The Chinese government has long supported growth in heavy industry with subsidies and other incentives. But now, as the economy looks to balance towards a more diverse mix of industry and services, the government is doing more to aid the transition. Recently, a fund to spur growth in service-oriented businesses was established, and although a majority of the money came from foreign investors,
this is still a step in the right direction.
When Professor Murphree came and spoke, we heard about rising labor costs and the slowing pace of Chinese manufacturing. As the economy grows, workers are paid more and more, resulting in fewer opportunities for the labor arbitrage that helped China’s economy grow so quickly over the past three decades, growth that has recently contributed to global overcapacity in several heavy industries. The government, however, has begun to make greater use of one course of action that had not been used as frequently over the years: bankruptcy. In the past, government funds were used to support failing manufacturing businesses because the political costs of unemployment and layoffs were higher than the financial cost of supporting the companies. Now, however, an increase in bankruptcy cases shows that this model is losing popularity. In 2016, Chinese courts accepted 54% more bankruptcy cases than in 2015, with most resulting in liquidation, likely due to more companies taking on higher loads of debt. This rapid uptick in borrowing and bankruptcy is a pronounced change from past policy, a change that will likely grow in significance over the next few years. Many of the liquidated companies are so-called “zombie firms,” unprofitable manufacturers that have been kept operational by government money. The fact that these firms are losing support may indicate a broader policy shift.

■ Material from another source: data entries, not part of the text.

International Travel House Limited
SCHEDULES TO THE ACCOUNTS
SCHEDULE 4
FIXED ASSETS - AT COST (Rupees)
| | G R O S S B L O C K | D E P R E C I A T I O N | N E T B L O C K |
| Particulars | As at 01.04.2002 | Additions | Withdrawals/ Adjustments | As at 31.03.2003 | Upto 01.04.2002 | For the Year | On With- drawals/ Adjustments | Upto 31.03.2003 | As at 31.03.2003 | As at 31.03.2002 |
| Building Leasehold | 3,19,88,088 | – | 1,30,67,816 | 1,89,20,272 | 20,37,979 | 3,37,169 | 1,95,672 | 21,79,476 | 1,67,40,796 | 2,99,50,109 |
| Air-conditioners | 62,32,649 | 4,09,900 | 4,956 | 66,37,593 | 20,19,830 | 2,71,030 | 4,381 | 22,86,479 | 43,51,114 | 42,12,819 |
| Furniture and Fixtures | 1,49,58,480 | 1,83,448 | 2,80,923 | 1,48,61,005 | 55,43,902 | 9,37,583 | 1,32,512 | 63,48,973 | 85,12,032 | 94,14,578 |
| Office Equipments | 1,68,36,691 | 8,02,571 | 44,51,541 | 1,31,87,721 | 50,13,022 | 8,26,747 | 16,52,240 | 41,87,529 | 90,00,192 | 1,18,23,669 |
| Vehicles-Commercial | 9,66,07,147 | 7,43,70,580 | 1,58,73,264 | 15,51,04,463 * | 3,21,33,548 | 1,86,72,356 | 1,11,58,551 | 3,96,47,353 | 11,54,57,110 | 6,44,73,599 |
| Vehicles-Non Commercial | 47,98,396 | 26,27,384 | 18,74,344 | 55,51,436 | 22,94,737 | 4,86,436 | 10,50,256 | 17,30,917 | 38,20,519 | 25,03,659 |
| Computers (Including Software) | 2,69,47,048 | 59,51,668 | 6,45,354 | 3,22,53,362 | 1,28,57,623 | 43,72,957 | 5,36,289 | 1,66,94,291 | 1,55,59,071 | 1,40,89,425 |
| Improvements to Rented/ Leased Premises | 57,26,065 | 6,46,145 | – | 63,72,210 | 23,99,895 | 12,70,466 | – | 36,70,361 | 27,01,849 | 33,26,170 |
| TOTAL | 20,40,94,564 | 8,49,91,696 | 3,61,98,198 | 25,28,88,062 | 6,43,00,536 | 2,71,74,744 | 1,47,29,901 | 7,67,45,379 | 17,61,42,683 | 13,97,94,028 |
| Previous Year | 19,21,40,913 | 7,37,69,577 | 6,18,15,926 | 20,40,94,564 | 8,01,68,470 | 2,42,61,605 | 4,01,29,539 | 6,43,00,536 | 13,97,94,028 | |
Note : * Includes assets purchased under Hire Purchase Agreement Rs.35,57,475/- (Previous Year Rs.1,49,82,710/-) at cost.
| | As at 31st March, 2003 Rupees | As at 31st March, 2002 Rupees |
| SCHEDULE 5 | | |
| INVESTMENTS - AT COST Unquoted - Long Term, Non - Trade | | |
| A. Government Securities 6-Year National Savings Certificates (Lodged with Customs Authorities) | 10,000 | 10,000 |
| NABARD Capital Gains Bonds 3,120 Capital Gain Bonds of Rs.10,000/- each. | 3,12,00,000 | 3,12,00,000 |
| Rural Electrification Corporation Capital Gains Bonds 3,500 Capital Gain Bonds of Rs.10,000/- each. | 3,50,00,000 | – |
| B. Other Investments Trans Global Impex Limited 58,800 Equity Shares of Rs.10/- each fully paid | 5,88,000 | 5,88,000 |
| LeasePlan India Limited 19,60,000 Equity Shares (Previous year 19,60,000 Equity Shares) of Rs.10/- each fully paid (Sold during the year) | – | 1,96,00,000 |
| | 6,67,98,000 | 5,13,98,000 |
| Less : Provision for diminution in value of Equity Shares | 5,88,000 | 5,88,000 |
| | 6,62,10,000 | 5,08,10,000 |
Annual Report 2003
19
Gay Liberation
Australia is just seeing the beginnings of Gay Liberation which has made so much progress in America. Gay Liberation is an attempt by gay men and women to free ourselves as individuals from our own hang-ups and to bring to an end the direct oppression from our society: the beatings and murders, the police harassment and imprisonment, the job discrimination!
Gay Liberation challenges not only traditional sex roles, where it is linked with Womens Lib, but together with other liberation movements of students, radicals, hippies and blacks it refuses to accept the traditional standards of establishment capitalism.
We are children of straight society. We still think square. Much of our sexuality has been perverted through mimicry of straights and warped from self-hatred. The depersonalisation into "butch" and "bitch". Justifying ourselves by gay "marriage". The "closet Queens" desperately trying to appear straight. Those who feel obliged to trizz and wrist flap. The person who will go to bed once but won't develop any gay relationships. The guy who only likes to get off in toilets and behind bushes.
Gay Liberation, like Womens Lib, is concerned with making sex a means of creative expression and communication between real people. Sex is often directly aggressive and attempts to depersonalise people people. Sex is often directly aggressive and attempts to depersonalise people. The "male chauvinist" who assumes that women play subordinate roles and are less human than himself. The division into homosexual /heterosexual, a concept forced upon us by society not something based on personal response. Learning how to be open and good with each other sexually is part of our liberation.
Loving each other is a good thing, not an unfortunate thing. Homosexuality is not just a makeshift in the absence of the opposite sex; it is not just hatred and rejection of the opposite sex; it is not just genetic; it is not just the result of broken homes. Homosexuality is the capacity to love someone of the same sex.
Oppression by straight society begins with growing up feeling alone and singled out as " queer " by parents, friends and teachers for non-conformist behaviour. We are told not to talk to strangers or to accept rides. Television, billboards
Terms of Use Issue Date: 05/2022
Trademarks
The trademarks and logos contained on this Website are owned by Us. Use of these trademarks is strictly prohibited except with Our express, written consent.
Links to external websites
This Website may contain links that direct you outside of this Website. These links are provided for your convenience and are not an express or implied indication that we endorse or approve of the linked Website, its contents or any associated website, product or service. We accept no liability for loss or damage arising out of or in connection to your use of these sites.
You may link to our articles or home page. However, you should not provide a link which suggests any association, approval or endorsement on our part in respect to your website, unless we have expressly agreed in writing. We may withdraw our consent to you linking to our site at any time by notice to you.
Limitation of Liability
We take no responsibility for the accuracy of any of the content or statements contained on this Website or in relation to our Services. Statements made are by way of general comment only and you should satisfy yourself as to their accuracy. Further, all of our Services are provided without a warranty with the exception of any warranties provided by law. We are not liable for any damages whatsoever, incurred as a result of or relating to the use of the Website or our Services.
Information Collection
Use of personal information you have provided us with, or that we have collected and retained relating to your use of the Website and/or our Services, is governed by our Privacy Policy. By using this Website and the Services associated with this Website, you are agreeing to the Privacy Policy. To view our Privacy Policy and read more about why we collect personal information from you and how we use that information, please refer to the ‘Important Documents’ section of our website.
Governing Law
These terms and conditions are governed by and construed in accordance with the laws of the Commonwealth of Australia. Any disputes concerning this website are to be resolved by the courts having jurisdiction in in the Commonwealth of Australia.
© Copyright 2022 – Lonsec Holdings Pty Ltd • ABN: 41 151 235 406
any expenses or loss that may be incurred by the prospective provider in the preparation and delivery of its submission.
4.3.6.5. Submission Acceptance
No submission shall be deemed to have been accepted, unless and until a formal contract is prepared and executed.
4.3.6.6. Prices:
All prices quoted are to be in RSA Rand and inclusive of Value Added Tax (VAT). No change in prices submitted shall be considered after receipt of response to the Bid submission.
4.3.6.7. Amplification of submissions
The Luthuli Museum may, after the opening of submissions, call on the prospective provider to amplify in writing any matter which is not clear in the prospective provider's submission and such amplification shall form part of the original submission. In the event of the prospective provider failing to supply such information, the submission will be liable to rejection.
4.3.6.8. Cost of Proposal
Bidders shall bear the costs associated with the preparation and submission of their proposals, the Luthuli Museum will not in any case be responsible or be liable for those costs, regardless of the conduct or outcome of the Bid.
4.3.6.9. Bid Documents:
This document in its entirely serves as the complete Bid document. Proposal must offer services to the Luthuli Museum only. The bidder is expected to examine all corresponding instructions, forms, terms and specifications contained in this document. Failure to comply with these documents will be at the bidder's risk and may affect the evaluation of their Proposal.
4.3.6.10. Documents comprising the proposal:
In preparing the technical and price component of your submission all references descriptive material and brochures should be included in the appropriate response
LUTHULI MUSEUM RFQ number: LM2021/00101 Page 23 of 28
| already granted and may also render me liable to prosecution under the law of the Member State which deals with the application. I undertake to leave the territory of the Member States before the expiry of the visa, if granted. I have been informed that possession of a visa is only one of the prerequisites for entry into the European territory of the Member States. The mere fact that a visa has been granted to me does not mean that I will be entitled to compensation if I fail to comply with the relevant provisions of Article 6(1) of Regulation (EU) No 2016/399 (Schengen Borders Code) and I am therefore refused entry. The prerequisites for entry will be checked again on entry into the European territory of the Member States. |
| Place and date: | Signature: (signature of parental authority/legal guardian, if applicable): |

Between increased foreign funding for service industries and bankruptcies reducing the workforce and production capacity of heavy industry, it seems that the government is beginning to pivot its goals for economic growth and look to new sectors to shoulder the burden. Only time will tell if reducing manufacturing employment through bankruptcy will be balanced by growth in other industries, or if this new policy will bring political opposition and unrest.